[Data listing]
************

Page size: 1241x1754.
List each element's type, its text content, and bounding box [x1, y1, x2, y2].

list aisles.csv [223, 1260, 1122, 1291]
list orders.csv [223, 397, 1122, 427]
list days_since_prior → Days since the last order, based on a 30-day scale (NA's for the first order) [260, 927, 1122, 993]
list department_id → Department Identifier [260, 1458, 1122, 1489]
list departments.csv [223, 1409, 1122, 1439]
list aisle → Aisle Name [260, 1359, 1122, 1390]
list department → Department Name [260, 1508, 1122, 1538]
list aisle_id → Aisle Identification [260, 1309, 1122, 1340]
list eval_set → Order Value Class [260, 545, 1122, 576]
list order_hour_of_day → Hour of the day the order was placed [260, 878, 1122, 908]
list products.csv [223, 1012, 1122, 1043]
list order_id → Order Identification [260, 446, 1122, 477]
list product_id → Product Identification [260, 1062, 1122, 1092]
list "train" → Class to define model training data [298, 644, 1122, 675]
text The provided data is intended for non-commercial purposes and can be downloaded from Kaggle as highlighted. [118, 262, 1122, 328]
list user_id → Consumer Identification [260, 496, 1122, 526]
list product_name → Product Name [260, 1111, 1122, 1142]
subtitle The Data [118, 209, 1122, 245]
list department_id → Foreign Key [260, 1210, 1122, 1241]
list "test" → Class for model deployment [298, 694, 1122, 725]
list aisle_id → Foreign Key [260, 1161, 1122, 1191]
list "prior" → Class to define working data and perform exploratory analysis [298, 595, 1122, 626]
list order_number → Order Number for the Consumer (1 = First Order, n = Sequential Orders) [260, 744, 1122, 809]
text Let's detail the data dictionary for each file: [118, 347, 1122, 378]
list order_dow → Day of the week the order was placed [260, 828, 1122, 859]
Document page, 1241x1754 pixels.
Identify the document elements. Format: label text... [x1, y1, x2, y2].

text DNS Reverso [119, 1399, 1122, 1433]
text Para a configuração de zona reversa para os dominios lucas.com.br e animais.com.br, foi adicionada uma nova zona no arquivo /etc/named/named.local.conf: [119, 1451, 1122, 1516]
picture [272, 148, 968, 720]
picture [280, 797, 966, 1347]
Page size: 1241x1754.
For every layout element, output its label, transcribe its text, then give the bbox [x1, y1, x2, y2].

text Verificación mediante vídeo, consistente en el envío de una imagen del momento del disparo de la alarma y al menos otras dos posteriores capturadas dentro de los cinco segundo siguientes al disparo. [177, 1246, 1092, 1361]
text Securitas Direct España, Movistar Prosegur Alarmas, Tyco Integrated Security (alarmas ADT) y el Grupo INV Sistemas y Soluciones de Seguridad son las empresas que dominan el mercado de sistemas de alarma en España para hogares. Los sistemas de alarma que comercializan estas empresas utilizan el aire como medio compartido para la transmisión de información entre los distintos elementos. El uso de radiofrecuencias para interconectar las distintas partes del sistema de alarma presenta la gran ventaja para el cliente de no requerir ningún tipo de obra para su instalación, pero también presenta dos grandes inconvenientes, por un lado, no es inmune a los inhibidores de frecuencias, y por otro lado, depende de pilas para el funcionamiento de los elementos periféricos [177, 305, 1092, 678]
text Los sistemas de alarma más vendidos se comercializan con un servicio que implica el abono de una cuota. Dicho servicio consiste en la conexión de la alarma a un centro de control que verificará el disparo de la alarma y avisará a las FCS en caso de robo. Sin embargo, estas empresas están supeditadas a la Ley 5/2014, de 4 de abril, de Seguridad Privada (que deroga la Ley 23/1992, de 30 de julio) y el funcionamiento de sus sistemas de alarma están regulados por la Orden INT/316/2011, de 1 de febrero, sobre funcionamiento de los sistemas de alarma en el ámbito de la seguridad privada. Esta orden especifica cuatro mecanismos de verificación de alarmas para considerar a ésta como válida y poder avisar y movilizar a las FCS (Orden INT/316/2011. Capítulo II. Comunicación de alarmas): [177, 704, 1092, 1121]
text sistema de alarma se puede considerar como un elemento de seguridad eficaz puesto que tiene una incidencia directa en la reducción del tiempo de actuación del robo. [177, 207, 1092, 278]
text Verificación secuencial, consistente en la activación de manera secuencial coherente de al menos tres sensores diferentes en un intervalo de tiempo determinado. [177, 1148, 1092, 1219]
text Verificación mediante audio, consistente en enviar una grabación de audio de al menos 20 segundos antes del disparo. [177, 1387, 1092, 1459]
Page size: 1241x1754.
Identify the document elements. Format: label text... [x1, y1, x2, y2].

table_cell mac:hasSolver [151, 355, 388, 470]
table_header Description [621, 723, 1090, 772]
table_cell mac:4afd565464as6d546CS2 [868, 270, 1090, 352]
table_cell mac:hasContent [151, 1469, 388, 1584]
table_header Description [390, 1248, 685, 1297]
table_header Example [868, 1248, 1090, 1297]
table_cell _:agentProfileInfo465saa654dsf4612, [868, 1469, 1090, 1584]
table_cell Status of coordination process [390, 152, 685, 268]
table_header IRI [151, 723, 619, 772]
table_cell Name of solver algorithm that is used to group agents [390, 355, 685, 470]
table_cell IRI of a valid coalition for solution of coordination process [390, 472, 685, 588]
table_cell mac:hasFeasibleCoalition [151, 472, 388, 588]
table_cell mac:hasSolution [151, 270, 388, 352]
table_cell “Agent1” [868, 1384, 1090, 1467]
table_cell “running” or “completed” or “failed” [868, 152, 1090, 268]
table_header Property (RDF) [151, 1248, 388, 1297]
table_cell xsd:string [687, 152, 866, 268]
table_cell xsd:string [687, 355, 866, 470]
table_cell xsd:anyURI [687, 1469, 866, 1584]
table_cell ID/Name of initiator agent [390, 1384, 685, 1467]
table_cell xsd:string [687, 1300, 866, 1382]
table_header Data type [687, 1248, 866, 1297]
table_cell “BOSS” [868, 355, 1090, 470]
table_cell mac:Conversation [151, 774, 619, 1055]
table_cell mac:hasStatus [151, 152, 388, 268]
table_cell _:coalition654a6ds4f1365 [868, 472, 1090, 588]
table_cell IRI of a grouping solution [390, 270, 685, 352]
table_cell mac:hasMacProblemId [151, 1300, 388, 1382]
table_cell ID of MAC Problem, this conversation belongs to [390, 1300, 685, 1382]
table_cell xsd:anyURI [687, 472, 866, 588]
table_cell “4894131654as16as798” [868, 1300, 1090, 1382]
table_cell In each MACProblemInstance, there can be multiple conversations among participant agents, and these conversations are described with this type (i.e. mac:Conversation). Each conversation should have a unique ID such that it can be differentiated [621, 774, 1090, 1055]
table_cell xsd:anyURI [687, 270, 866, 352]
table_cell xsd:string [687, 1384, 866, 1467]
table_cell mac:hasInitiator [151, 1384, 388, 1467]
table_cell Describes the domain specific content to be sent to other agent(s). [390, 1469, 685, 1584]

************

• [Goal of the exercise]
Could you set out all of the lines above as a numbered list, skipping any blank ones?

• [Task output]
1. Page size: 1241x1754.
2. List each element's type, its text content, and bounding box [x1, y1, x2, y2].
3. list aisles.csv [223, 1260, 1122, 1291]
4. list orders.csv [223, 397, 1122, 427]
5. list days_since_prior → Days since the last order, based on a 30-day scale (NA's for the first order) [260, 927, 1122, 993]
6. list department_id → Department Identifier [260, 1458, 1122, 1489]
7. list departments.csv [223, 1409, 1122, 1439]
8. list aisle → Aisle Name [260, 1359, 1122, 1390]
9. list department → Department Name [260, 1508, 1122, 1538]
10. list aisle_id → Aisle Identification [260, 1309, 1122, 1340]
11. list eval_set → Order Value Class [260, 545, 1122, 576]
12. list order_hour_of_day → Hour of the day the order was placed [260, 878, 1122, 908]
13. list products.csv [223, 1012, 1122, 1043]
14. list order_id → Order Identification [260, 446, 1122, 477]
15. list product_id → Product Identification [260, 1062, 1122, 1092]
16. list "train" → Class to define model training data [298, 644, 1122, 675]
17. text The provided data is intended for non-commercial purposes and can be downloaded from Kaggle as highlighted. [118, 262, 1122, 328]
18. list user_id → Consumer Identification [260, 496, 1122, 526]
19. list product_name → Product Name [260, 1111, 1122, 1142]
20. subtitle The Data [118, 209, 1122, 245]
21. list department_id → Foreign Key [260, 1210, 1122, 1241]
22. list "test" → Class for model deployment [298, 694, 1122, 725]
23. list aisle_id → Foreign Key [260, 1161, 1122, 1191]
24. list "prior" → Class to define working data and perform exploratory analysis [298, 595, 1122, 626]
25. list order_number → Order Number for the Consumer (1 = First Order, n = Sequential Orders) [260, 744, 1122, 809]
26. text Let's detail the data dictionary for each file: [118, 347, 1122, 378]
27. list order_dow → Day of the week the order was placed [260, 828, 1122, 859]
28. Document page, 1241x1754 pixels.
29. Identify the document elements. Format: label text... [x1, y1, x2, y2].
30. text DNS Reverso [119, 1399, 1122, 1433]
31. text Para a configuração de zona reversa para os dominios lucas.com.br e animais.com.br, foi adicionada uma nova zona no arquivo /etc/named/named.local.conf: [119, 1451, 1122, 1516]
32. picture [272, 148, 968, 720]
33. picture [280, 797, 966, 1347]
34. Page size: 1241x1754.
35. For every layout element, output its label, transcribe its text, then give the bbox [x1, y1, x2, y2].
36. text Verificación mediante vídeo, consistente en el envío de una imagen del momento del disparo de la alarma y al menos otras dos posteriores capturadas dentro de los cinco segundo siguientes al disparo. [177, 1246, 1092, 1361]
37. text Securitas Direct España, Movistar Prosegur Alarmas, Tyco Integrated Security (alarmas ADT) y el Grupo INV Sistemas y Soluciones de Seguridad son las empresas que dominan el mercado de sistemas de alarma en España para hogares. Los sistemas de alarma que comercializan estas empresas utilizan el aire como medio compartido para la transmisión de información entre los distintos elementos. El uso de radiofrecuencias para interconectar las distintas partes del sistema de alarma presenta la gran ventaja para el cliente de no requerir ningún tipo de obra para su instalación, pero también presenta dos grandes inconvenientes, por un lado, no es inmune a los inhibidores de frecuencias, y por otro lado, depende de pilas para el funcionamiento de los elementos periféricos [177, 305, 1092, 678]
38. text Los sistemas de alarma más vendidos se comercializan con un servicio que implica el abono de una cuota. Dicho servicio consiste en la conexión de la alarma a un centro de control que verificará el disparo de la alarma y avisará a las FCS en caso de robo. Sin embargo, estas empresas están supeditadas a la Ley 5/2014, de 4 de abril, de Seguridad Privada (que deroga la Ley 23/1992, de 30 de julio) y el funcionamiento de sus sistemas de alarma están regulados por la Orden INT/316/2011, de 1 de febrero, sobre funcionamiento de los sistemas de alarma en el ámbito de la seguridad privada. Esta orden especifica cuatro mecanismos de verificación de alarmas para considerar a ésta como válida y poder avisar y movilizar a las FCS (Orden INT/316/2011. Capítulo II. Comunicación de alarmas): [177, 704, 1092, 1121]
39. text sistema de alarma se puede considerar como un elemento de seguridad eficaz puesto que tiene una incidencia directa en la reducción del tiempo de actuación del robo. [177, 207, 1092, 278]
40. text Verificación secuencial, consistente en la activación de manera secuencial coherente de al menos tres sensores diferentes en un intervalo de tiempo determinado. [177, 1148, 1092, 1219]
41. text Verificación mediante audio, consistente en enviar una grabación de audio de al menos 20 segundos antes del disparo. [177, 1387, 1092, 1459]
42. Page size: 1241x1754.
43. Identify the document elements. Format: label text... [x1, y1, x2, y2].
44. table_cell mac:hasSolver [151, 355, 388, 470]
45. table_header Description [621, 723, 1090, 772]
46. table_cell mac:4afd565464as6d546CS2 [868, 270, 1090, 352]
47. table_cell mac:hasContent [151, 1469, 388, 1584]
48. table_header Description [390, 1248, 685, 1297]
49. table_header Example [868, 1248, 1090, 1297]
50. table_cell _:agentProfileInfo465saa654dsf4612, [868, 1469, 1090, 1584]
51. table_cell Status of coordination process [390, 152, 685, 268]
52. table_header IRI [151, 723, 619, 772]
53. table_cell Name of solver algorithm that is used to group agents [390, 355, 685, 470]
54. table_cell IRI of a valid coalition for solution of coordination process [390, 472, 685, 588]
55. table_cell mac:hasFeasibleCoalition [151, 472, 388, 588]
56. table_cell mac:hasSolution [151, 270, 388, 352]
57. table_cell “Agent1” [868, 1384, 1090, 1467]
58. table_cell “running” or “completed” or “failed” [868, 152, 1090, 268]
59. table_header Property (RDF) [151, 1248, 388, 1297]
60. table_cell xsd:string [687, 152, 866, 268]
61. table_cell xsd:string [687, 355, 866, 470]
62. table_cell xsd:anyURI [687, 1469, 866, 1584]
63. table_cell ID/Name of initiator agent [390, 1384, 685, 1467]
64. table_cell xsd:string [687, 1300, 866, 1382]
65. table_header Data type [687, 1248, 866, 1297]
66. table_cell “BOSS” [868, 355, 1090, 470]
67. table_cell mac:Conversation [151, 774, 619, 1055]
68. table_cell mac:hasStatus [151, 152, 388, 268]
69. table_cell _:coalition654a6ds4f1365 [868, 472, 1090, 588]
70. table_cell IRI of a grouping solution [390, 270, 685, 352]
71. table_cell mac:hasMacProblemId [151, 1300, 388, 1382]
72. table_cell ID of MAC Problem, this conversation belongs to [390, 1300, 685, 1382]
73. table_cell xsd:anyURI [687, 472, 866, 588]
74. table_cell “4894131654as16as798” [868, 1300, 1090, 1382]
75. table_cell In each MACProblemInstance, there can be multiple conversations among participant agents, and these conversations are described with this type (i.e. mac:Conversation). Each conversation should have a unique ID such that it can be differentiated [621, 774, 1090, 1055]
76. table_cell xsd:anyURI [687, 270, 866, 352]
77. table_cell xsd:string [687, 1384, 866, 1467]
78. table_cell mac:hasInitiator [151, 1384, 388, 1467]
79. table_cell Describes the domain specific content to be sent to other agent(s). [390, 1469, 685, 1584]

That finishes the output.